Quite a number of former government nurses are now working as AirAsia flight attendants. I was able to talk with one of them, 24-year-old Sheena Angeles. Clad in red and white AirAsia uniform, she decided to give up her original profession she precisely took in college because she said she was getting a measly P235 a day in wage. Obviously, this is way below the mandated minimum wage level. 

Sheena is one of nine nurses out of 15 Filipino male and female flight attendants who recently passed and were taken to Malaysia for training in AirAsia’s headquarters in Kuala Lumpur.

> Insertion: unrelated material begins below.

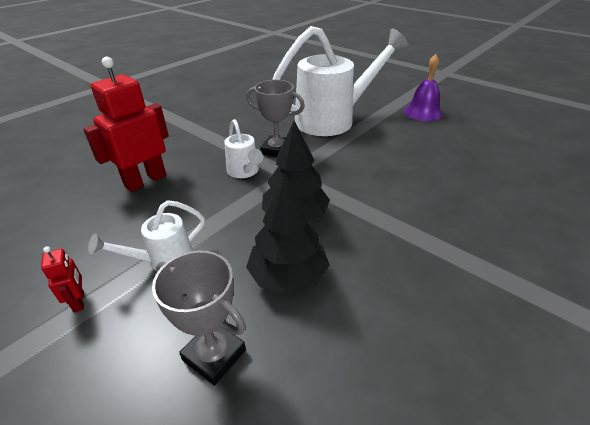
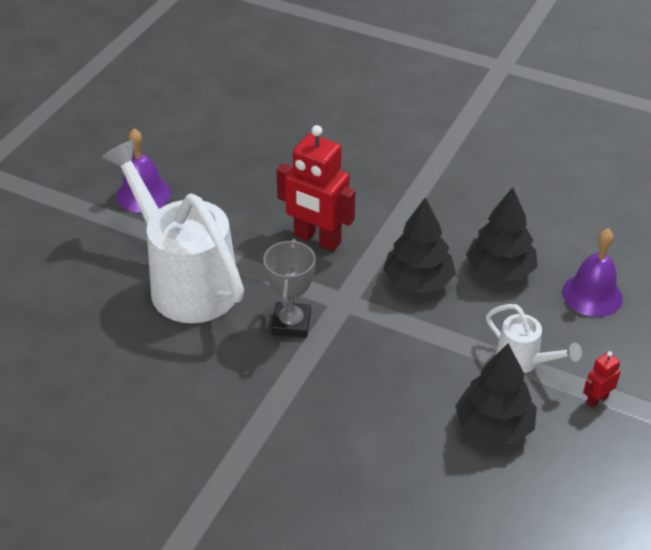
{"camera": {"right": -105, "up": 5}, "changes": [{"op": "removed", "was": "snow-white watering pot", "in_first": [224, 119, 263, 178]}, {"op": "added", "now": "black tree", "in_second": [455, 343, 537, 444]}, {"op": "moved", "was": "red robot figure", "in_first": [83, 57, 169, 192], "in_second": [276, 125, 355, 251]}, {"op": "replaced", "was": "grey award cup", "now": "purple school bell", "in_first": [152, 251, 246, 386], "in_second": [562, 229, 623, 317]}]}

She is now deployed to her first assignment in the newest Clark-Taipei route of AirAsia as the only carrier offering four times a week services with flights departing Clark at noon and arriving at 2 p.m.

As added pitch to entice potential passengers to take their budget carrier, Hontiveros noted with pride AirAsia does not only have brand new Airbus A320s. Though classified as a budget carrier, she said, AirAsia has also the best trained and experienced pilots and cabin crew “to provide the ultimate comfort.” With flight attendants who are registered nurses, she proudly pointed out, AirAsia guests are in the best hands in case of medical emergency or health needs of their passengers.

Hontiveros noted with disappointment that discrimination against women still happens even during these modern times. She claimed she herself was not spared during the hearing for AirAsia’s certificate of public conveyance and necessity before the Civil Aviation Board a few months ago. She sensed lawyers from rival airlines were obviously trying to test her knowledge of the airline business and tried to insinuate she is just a “dummy” for AirAsia.

They asked how she, as CEO of AirAsia, hires pilots for the airline company. Naturally, she gave a rundown of the high standard of qualifications and basic requirements they look for in pilots, from flight proficiency to safety records, flying hours, results of simulator tests, etc. “But most of all, our pilots must be good-looking,” Hontiveros told her inquisitors. That’s how to beat your competition!